ASSIGNMENT -> Below is a set of records; reproduce them exactly without their pictures.

[Page-level text extractions]
------------------------------------------------

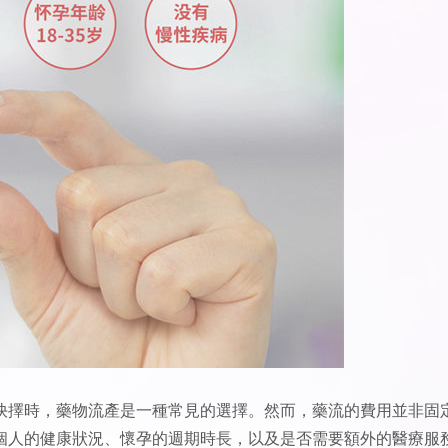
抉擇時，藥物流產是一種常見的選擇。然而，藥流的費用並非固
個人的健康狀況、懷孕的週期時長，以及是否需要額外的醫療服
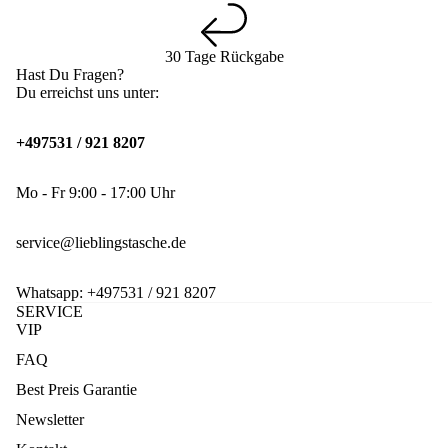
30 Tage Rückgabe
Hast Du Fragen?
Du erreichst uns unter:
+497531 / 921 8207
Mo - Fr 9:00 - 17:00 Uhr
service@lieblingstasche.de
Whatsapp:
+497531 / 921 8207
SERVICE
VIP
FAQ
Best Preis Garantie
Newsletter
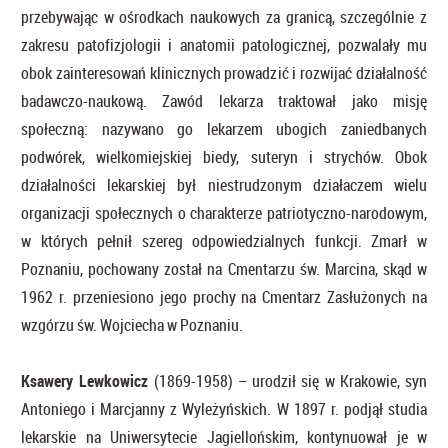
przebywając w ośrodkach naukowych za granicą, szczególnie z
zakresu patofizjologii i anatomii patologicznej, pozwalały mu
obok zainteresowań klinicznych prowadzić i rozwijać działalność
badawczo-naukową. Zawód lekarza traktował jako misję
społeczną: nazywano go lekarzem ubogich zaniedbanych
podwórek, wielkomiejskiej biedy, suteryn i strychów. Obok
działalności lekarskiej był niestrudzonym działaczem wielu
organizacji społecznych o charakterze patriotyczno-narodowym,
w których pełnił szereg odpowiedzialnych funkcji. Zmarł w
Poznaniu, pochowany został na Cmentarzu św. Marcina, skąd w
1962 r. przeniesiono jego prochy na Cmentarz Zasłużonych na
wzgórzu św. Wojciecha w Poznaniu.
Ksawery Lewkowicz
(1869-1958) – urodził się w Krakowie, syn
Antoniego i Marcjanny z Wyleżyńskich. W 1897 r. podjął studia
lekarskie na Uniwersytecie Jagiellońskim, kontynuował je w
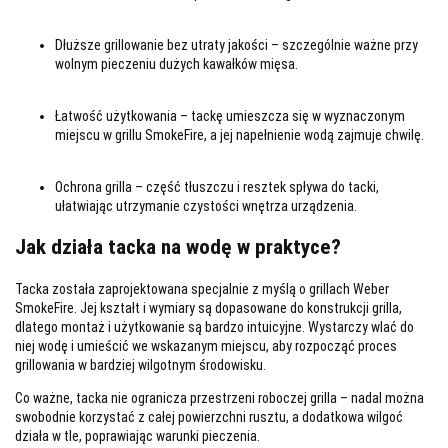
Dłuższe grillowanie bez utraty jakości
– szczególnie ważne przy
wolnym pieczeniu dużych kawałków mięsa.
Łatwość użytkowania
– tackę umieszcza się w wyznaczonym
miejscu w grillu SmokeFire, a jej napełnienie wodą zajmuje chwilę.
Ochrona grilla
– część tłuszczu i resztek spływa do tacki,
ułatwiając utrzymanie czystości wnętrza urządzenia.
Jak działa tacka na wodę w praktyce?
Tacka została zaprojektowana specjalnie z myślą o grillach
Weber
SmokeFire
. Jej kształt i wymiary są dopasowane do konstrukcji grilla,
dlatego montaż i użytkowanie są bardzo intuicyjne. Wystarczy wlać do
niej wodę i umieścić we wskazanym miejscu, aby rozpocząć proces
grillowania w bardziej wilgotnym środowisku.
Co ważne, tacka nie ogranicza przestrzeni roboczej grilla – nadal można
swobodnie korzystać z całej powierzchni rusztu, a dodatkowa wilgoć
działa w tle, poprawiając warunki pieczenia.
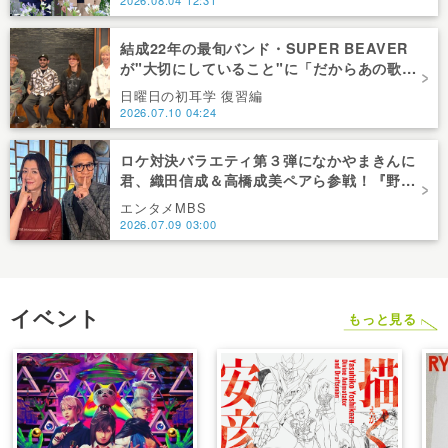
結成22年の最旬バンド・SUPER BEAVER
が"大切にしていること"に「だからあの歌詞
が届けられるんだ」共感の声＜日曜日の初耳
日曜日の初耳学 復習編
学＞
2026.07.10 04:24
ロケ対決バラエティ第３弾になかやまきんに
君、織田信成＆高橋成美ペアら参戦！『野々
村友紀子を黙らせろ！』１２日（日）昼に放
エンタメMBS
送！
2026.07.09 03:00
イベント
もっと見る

------------------------------------------------

OUTPUT BELOW ->
抉擇時，藥物流產是一種常見的選擇。然而，藥流的費用並非固
個人的健康狀況、懷孕的週期時長，以及是否需要額外的醫療服
30 Tage Rückgabe
Hast Du Fragen?
Du erreichst uns unter:
+497531 / 921 8207
Mo - Fr 9:00 - 17:00 Uhr
service@lieblingstasche.de
Whatsapp:
+497531 / 921 8207
SERVICE
VIP
FAQ
Best Preis Garantie
Newsletter
przebywając w ośrodkach naukowych za granicą, szczególnie z
zakresu patofizjologii i anatomii patologicznej, pozwalały mu
obok zainteresowań klinicznych prowadzić i rozwijać działalność
badawczo-naukową. Zawód lekarza traktował jako misję
społeczną: nazywano go lekarzem ubogich zaniedbanych
podwórek, wielkomiejskiej biedy, suteryn i strychów. Obok
działalności lekarskiej był niestrudzonym działaczem wielu
organizacji społecznych o charakterze patriotyczno-narodowym,
w których pełnił szereg odpowiedzialnych funkcji. Zmarł w
Poznaniu, pochowany został na Cmentarzu św. Marcina, skąd w
1962 r. przeniesiono jego prochy na Cmentarz Zasłużonych na
wzgórzu św. Wojciecha w Poznaniu.
Ksawery Lewkowicz
(1869-1958) – urodził się w Krakowie, syn
Antoniego i Marcjanny z Wyleżyńskich. W 1897 r. podjął studia
lekarskie na Uniwersytecie Jagiellońskim, kontynuował je w
Dłuższe grillowanie bez utraty jakości
– szczególnie ważne przy
wolnym pieczeniu dużych kawałków mięsa.
Łatwość użytkowania
– tackę umieszcza się w wyznaczonym
miejscu w grillu SmokeFire, a jej napełnienie wodą zajmuje chwilę.
Ochrona grilla
– część tłuszczu i resztek spływa do tacki,
ułatwiając utrzymanie czystości wnętrza urządzenia.
Jak działa tacka na wodę w praktyce?
Tacka została zaprojektowana specjalnie z myślą o grillach
Weber
SmokeFire
. Jej kształt i wymiary są dopasowane do konstrukcji grilla,
dlatego montaż i użytkowanie są bardzo intuicyjne. Wystarczy wlać do
niej wodę i umieścić we wskazanym miejscu, aby rozpocząć proces
grillowania w bardziej wilgotnym środowisku.
Co ważne, tacka nie ogranicza przestrzeni roboczej grilla – nadal można
swobodnie korzystać z całej powierzchni rusztu, a dodatkowa wilgoć
działa w tle, poprawiając warunki pieczenia.
結成22年の最旬バンド・SUPER BEAVER
が"大切にしていること"に「だからあの歌詞
が届けられるんだ」共感の声＜日曜日の初耳
日曜日の初耳学 復習編
学＞
2026.07.10 04:24
ロケ対決バラエティ第３弾になかやまきんに
君、織田信成＆高橋成美ペアら参戦！『野々
村友紀子を黙らせろ！』１２日（日）昼に放
エンタメMBS
送！
2026.07.09 03:00
イベント
もっと見る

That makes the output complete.